───── RECORDS TO USE
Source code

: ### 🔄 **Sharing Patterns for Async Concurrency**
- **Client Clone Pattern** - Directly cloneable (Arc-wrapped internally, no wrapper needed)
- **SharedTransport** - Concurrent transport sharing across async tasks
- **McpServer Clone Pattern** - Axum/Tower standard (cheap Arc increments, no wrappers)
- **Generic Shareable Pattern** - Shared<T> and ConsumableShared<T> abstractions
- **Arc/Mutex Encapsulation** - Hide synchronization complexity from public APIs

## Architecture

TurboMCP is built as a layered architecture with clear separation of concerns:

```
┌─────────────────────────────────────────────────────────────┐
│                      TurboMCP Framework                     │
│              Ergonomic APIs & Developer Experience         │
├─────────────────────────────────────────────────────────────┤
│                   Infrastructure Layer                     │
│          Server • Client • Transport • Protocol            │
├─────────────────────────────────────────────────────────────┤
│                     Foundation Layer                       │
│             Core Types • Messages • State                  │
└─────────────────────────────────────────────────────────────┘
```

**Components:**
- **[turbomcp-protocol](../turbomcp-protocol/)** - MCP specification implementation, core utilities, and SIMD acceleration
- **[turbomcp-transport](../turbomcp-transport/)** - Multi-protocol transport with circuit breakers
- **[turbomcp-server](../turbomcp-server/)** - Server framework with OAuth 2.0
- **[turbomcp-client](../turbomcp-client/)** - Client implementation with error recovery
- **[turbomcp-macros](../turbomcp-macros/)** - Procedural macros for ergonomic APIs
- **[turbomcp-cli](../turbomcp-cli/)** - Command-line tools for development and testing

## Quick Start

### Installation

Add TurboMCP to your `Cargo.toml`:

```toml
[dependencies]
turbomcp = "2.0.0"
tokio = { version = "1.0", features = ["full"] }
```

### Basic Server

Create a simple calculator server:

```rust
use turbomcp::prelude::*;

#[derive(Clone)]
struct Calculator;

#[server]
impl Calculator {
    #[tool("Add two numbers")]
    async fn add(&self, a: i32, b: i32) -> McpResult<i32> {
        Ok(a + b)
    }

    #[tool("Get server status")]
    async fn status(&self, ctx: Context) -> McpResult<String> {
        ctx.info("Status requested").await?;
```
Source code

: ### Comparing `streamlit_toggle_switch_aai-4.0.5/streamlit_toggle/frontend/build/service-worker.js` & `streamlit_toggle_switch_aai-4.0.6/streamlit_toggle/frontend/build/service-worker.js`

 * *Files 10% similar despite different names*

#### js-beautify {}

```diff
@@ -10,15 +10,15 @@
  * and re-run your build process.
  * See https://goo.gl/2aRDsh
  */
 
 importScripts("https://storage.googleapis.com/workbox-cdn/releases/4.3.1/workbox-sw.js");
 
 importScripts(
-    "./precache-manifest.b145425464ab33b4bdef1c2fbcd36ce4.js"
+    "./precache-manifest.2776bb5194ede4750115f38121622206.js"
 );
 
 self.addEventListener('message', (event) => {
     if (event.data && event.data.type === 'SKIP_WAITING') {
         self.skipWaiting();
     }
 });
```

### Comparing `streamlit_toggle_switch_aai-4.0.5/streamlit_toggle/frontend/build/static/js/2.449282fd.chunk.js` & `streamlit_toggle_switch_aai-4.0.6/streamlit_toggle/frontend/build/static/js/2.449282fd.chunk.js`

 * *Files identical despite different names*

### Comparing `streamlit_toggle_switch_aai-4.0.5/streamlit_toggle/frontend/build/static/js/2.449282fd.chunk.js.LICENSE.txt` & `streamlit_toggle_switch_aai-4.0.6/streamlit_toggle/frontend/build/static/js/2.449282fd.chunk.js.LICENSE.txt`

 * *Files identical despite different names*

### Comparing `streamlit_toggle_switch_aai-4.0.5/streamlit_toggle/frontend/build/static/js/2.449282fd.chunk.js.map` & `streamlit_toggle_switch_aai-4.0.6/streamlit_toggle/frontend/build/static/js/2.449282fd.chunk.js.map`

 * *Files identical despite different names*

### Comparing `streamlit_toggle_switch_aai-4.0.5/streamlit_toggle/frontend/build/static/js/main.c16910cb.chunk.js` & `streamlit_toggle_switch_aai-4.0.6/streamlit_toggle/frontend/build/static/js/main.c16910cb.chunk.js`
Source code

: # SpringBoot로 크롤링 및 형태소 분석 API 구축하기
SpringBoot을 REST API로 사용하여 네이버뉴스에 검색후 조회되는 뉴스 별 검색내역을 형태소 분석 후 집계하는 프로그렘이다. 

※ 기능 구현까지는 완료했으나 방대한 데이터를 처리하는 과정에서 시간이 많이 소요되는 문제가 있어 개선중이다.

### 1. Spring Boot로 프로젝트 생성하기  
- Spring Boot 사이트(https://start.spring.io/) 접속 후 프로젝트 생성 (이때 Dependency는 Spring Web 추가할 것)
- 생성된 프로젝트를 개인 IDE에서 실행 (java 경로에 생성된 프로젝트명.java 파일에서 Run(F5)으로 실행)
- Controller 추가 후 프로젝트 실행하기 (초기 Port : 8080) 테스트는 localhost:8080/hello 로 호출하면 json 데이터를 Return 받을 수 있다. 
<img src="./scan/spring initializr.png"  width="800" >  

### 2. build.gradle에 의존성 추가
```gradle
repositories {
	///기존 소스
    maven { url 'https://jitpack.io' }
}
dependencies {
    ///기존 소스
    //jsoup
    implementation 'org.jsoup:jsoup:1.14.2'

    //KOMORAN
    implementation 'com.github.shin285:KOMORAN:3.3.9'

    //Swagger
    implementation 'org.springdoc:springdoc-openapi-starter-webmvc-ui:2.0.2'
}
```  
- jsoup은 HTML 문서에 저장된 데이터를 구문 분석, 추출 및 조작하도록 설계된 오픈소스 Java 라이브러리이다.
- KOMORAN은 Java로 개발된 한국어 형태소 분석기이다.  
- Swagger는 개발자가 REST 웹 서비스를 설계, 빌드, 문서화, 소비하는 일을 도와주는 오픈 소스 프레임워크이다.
──────────
───── RECORDS TO USE
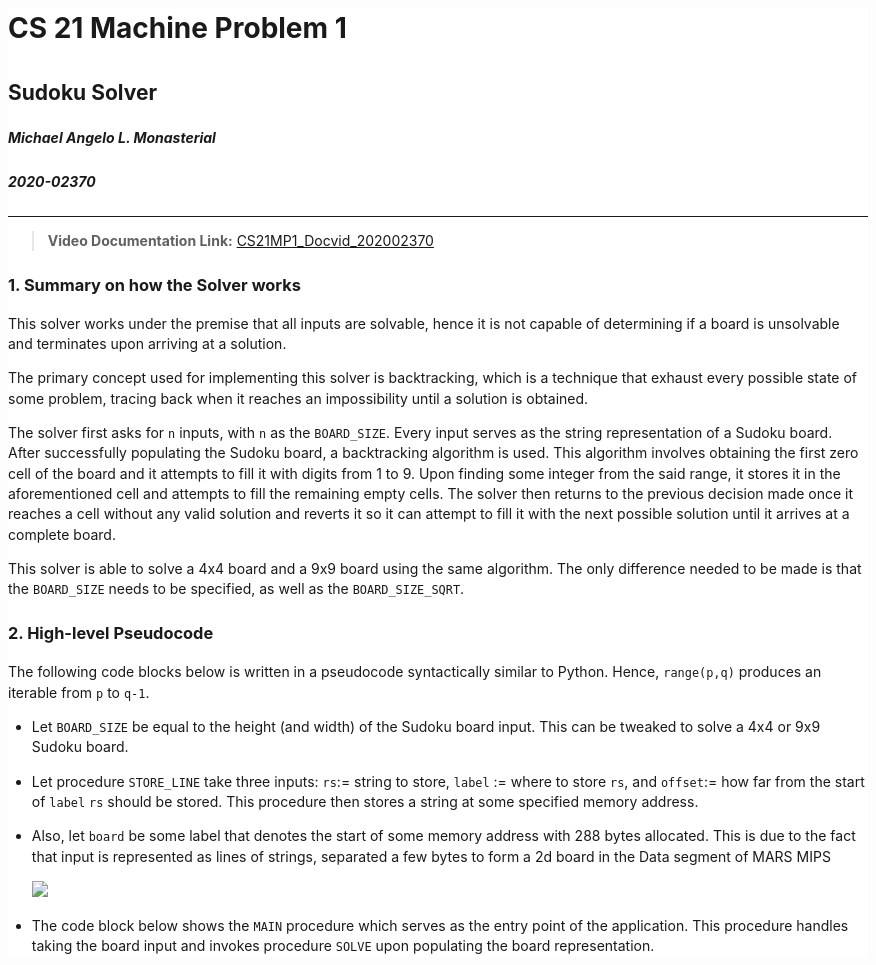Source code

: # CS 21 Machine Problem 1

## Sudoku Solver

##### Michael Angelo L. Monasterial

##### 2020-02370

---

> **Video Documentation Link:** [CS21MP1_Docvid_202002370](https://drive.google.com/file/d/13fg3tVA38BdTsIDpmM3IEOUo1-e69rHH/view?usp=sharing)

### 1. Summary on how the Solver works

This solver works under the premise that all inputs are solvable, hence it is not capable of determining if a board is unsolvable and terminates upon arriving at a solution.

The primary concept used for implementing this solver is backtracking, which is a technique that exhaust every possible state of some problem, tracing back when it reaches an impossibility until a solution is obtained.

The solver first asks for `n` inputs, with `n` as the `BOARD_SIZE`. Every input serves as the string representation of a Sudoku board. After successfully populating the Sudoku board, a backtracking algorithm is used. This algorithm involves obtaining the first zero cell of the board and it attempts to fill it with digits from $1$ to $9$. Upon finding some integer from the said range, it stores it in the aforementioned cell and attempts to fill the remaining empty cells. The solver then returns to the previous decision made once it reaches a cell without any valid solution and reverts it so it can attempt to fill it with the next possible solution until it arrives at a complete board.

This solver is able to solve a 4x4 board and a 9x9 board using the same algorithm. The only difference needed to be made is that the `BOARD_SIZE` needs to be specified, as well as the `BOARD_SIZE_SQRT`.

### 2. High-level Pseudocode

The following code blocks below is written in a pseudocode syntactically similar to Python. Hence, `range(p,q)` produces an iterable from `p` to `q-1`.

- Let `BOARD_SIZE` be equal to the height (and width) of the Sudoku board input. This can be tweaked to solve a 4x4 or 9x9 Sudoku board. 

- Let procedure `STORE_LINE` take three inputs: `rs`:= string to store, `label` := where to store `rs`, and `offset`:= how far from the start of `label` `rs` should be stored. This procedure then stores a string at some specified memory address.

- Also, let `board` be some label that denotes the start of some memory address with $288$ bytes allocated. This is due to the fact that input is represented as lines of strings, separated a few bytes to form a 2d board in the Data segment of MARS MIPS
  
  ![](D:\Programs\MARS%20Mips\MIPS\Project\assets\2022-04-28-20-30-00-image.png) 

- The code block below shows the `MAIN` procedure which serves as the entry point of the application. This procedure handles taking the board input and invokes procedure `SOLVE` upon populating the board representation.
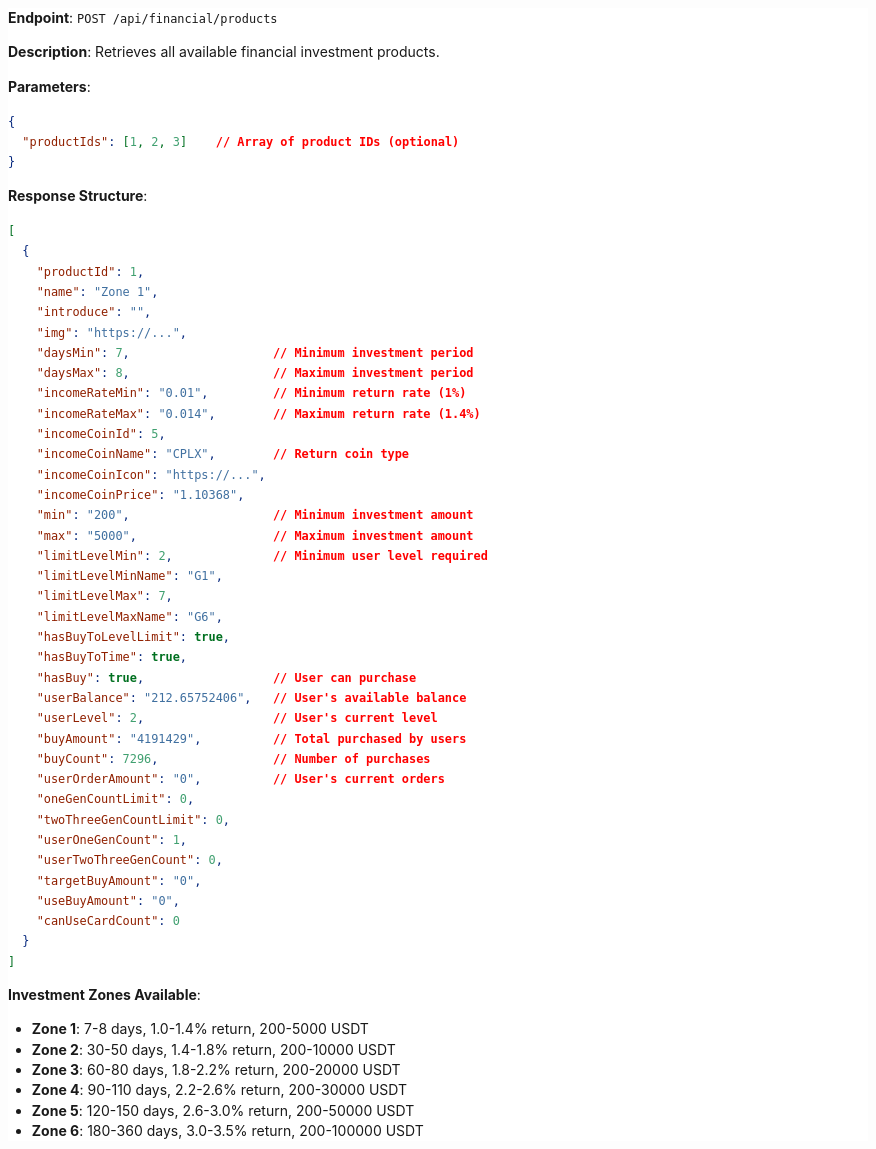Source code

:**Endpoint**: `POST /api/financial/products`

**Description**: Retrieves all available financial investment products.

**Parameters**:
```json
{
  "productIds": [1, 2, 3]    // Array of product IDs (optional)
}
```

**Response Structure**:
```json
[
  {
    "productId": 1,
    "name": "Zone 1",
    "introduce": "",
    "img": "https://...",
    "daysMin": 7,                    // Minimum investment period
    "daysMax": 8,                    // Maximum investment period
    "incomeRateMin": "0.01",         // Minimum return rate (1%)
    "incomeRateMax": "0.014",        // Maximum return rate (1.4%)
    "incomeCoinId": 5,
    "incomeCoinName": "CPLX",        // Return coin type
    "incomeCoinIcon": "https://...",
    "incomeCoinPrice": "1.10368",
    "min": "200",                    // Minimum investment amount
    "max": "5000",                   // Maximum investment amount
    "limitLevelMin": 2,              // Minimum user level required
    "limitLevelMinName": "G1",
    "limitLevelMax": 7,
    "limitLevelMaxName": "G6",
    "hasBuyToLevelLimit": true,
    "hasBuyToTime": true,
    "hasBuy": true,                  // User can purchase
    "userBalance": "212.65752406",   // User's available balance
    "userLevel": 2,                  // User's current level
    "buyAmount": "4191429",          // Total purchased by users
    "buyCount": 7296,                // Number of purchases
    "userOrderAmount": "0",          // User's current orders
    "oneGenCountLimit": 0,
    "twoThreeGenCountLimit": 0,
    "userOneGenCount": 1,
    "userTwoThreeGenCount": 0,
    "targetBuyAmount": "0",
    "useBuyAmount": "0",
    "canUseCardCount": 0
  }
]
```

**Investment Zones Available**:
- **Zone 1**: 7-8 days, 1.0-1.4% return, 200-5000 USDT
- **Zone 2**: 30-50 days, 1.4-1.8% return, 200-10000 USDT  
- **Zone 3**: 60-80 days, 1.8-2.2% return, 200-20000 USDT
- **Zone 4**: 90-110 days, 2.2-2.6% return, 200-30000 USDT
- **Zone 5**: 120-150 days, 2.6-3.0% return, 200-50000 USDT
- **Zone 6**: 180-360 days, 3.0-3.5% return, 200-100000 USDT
──────────
[WHAT TO PRODUCE] Scan the records above and show every line in which the word "MARS" occurs.

[WORKED SOLUTION]
- Also, let `board` be some label that denotes the start of some memory address with $288$ bytes allocated. This is due to the fact that input is represented as lines of strings, separated a few bytes to form a 2d board in the Data segment of MARS MIPS
  ![](D:\Programs\MARS%20Mips\MIPS\Project\assets\2022-04-28-20-30-00-image.png) 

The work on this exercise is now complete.